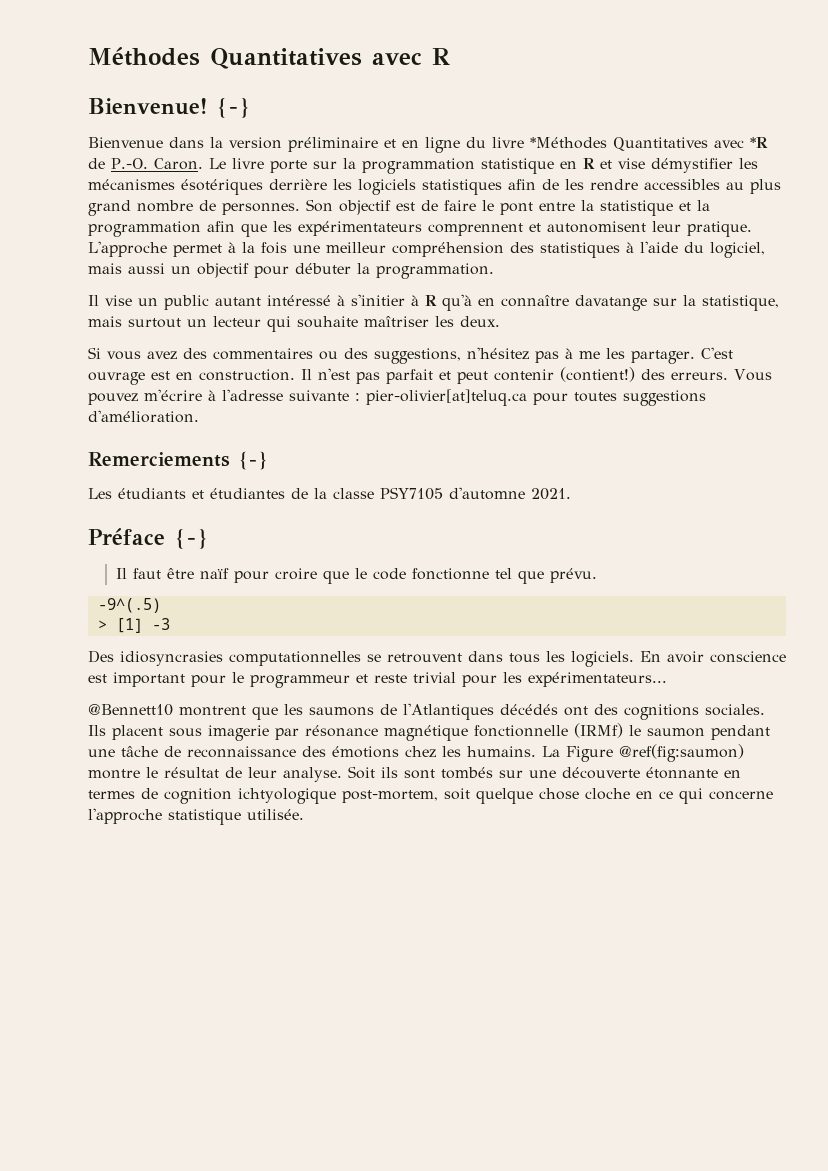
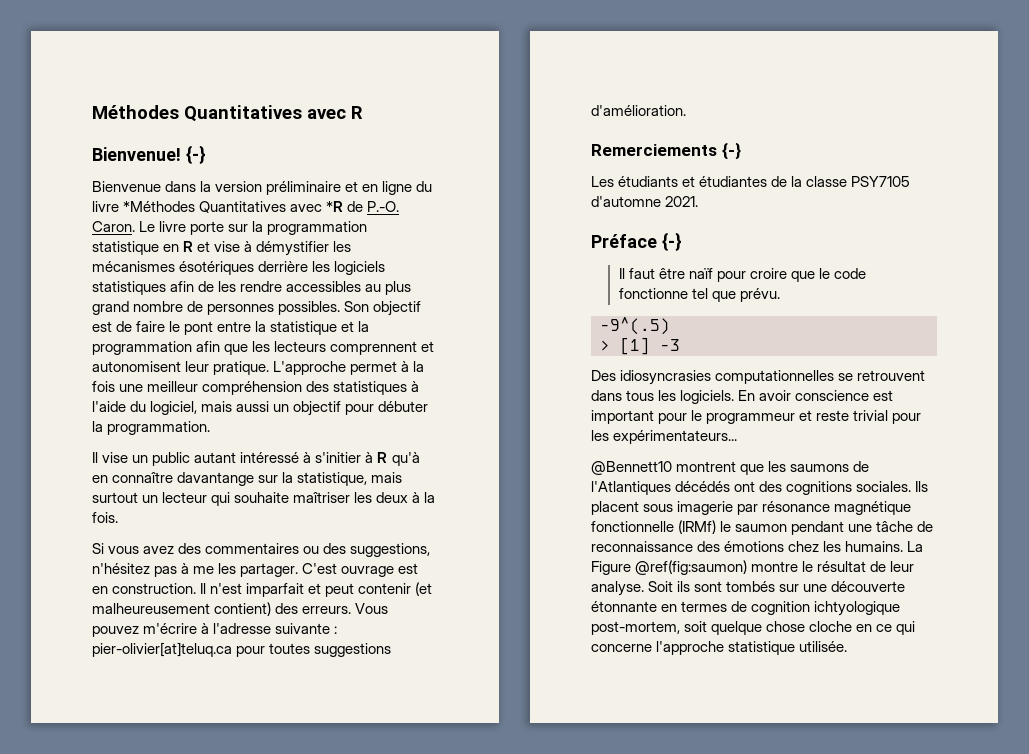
(645, 163) none -> [244,241,253,252] à
[222,203,300,215] personnes. -> [207,301,341,315] personnes possibles.
[298,221,422,236] expérimentateurs -> [274,341,327,352] lecteurs
[575,295,647,311] davatange -> [177,472,255,486] davantange
[460,316,500,327] deux. -> [376,492,436,503] [92,512,118,523] deux à la fois.
[356,369,433,384] pas parfait -> [246,583,305,597] imparfait
[560,367,635,382] (contient!) -> [415,582,433,596] [92,602,272,616] (et malheureusement contient)

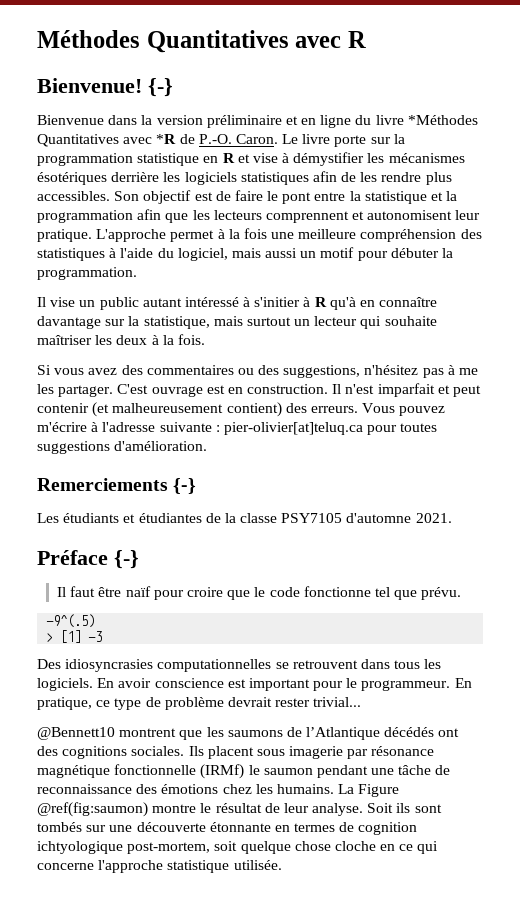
[286,281,412,295] [92,301,341,315] accessibles au plus grand nombre de personnes possibles. -> [425,172,452,185] [37,191,110,201] plus accessibles.
[147,381,199,392] meilleur -> [298,229,357,239] meilleure
[293,401,342,416] objectif -> [320,247,355,258] motif
[177,472,255,486] davantange -> [37,316,101,329] davantage
[706,410,922,424] [591,430,738,444] programmeur et reste trivial pour les expérimentateurs... -> [361,678,472,691] [37,697,362,710] programmeur. En pratique, ce type de problème devrait rester trivial...
[591,481,671,495] l'Atlantiques -> [306,727,381,740] l’Atlantique

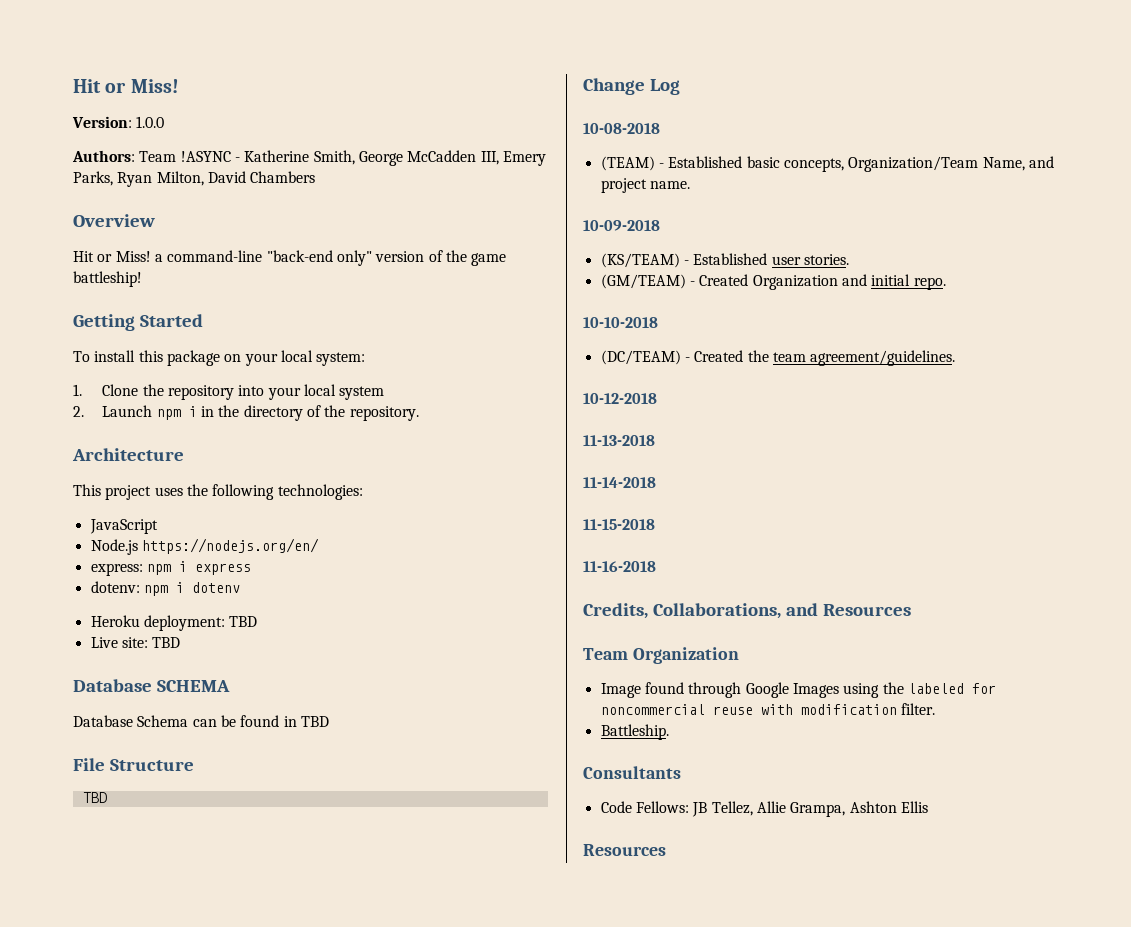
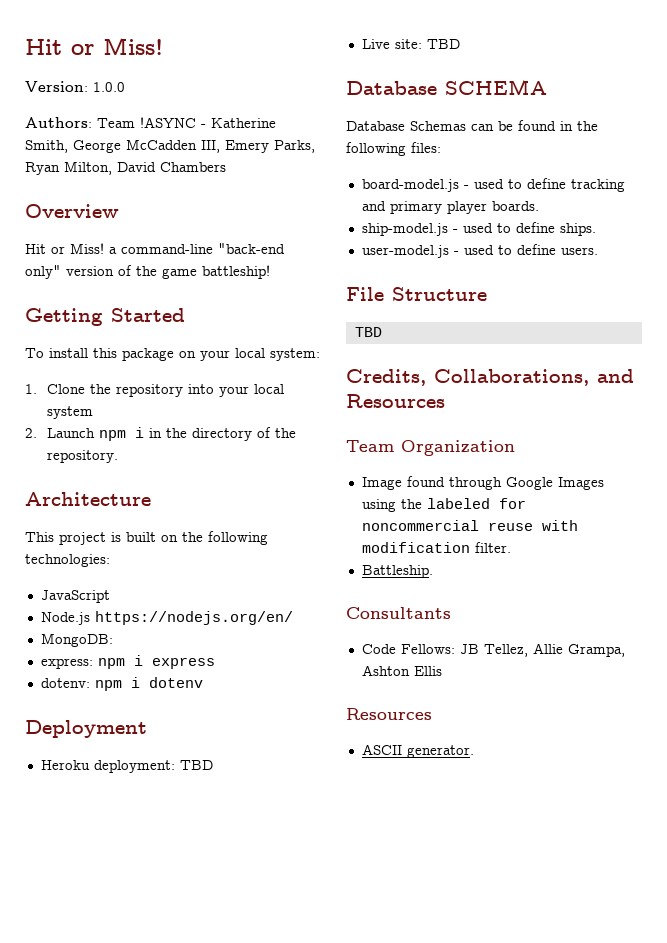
[154,487,183,496] uses -> [111,532,178,542] is built on
(319, 546) none -> [40,633,113,647] // MongoDB:
(240, 587) none -> [25,720,147,738] // Deployment
[137,715,189,727] Schema -> [410,121,466,131] Schemas
[300,716,329,727] [73,758,194,771] [82,792,107,803] [583,78,680,95] [583,123,660,134] [600,156,1054,172] [600,178,690,193] [583,220,660,231] [600,253,849,268] [600,274,946,290] [583,317,658,328] [600,350,956,366] [583,393,657,404] [583,435,655,446] [583,477,656,488] [583,519,655,530] [583,561,656,572] TBD // File Structure // TBD // Change Log // 10-08-2018 // (TEAM) - Established basic concepts, Organization/Team Name, and project name. // 10-09-2018 // (KS/TEAM) - Established user stories. // (GM/TEAM) - Created Organization and initial repo. // 10-10-2018 // (DC/TEAM) - Created the team agreement/guidelines. // 10-12-2018 // 11-13-2018 // 11-14-2018 // 11-15-2018 // 11-16-2018 -> [577,121,598,131] [346,142,441,156] [361,178,625,192] [361,201,539,214] [361,222,596,236] [361,244,598,258] [346,287,487,301] [354,327,382,337] the following files: // board-model.js - used to define tracking and primary player boards. // ship-model.js - used to define ships. // user-model.js - used to define users. // File Structure // TBD
(666, 850) none -> [361,744,474,758] // ASCII generator.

================

§ **REQUIREMENT**
An exact copy of every entry, pictures left out, is what to write here.

§ **RESPONSE**
(645, 163) none -> [244,241,253,252] à
[222,203,300,215] personnes. -> [207,301,341,315] personnes possibles.
[298,221,422,236] expérimentateurs -> [274,341,327,352] lecteurs
[575,295,647,311] davatange -> [177,472,255,486] davantange
[460,316,500,327] deux. -> [376,492,436,503] [92,512,118,523] deux à la fois.
[356,369,433,384] pas parfait -> [246,583,305,597] imparfait
[560,367,635,382] (contient!) -> [415,582,433,596] [92,602,272,616] (et malheureusement contient)

[286,281,412,295] [92,301,341,315] accessibles au plus grand nombre de personnes possibles. -> [425,172,452,185] [37,191,110,201] plus accessibles.
[147,381,199,392] meilleur -> [298,229,357,239] meilleure
[293,401,342,416] objectif -> [320,247,355,258] motif
[177,472,255,486] davantange -> [37,316,101,329] davantage
[706,410,922,424] [591,430,738,444] programmeur et reste trivial pour les expérimentateurs... -> [361,678,472,691] [37,697,362,710] programmeur. En pratique, ce type de problème devrait rester trivial...
[591,481,671,495] l'Atlantiques -> [306,727,381,740] l’Atlantique

[154,487,183,496] uses -> [111,532,178,542] is built on
(319, 546) none -> [40,633,113,647] // MongoDB:
(240, 587) none -> [25,720,147,738] // Deployment
[137,715,189,727] Schema -> [410,121,466,131] Schemas
[300,716,329,727] [73,758,194,771] [82,792,107,803] [583,78,680,95] [583,123,660,134] [600,156,1054,172] [600,178,690,193] [583,220,660,231] [600,253,849,268] [600,274,946,290] [583,317,658,328] [600,350,956,366] [583,393,657,404] [583,435,655,446] [583,477,656,488] [583,519,655,530] [583,561,656,572] TBD // File Structure // TBD // Change Log // 10-08-2018 // (TEAM) - Established basic concepts, Organization/Team Name, and project name. // 10-09-2018 // (KS/TEAM) - Established user stories. // (GM/TEAM) - Created Organization and initial repo. // 10-10-2018 // (DC/TEAM) - Created the team agreement/guidelines. // 10-12-2018 // 11-13-2018 // 11-14-2018 // 11-15-2018 // 11-16-2018 -> [577,121,598,131] [346,142,441,156] [361,178,625,192] [361,201,539,214] [361,222,596,236] [361,244,598,258] [346,287,487,301] [354,327,382,337] the following files: // board-model.js - used to define tracking and primary player boards. // ship-model.js - used to define ships. // user-model.js - used to define users. // File Structure // TBD
(666, 850) none -> [361,744,474,758] // ASCII generator.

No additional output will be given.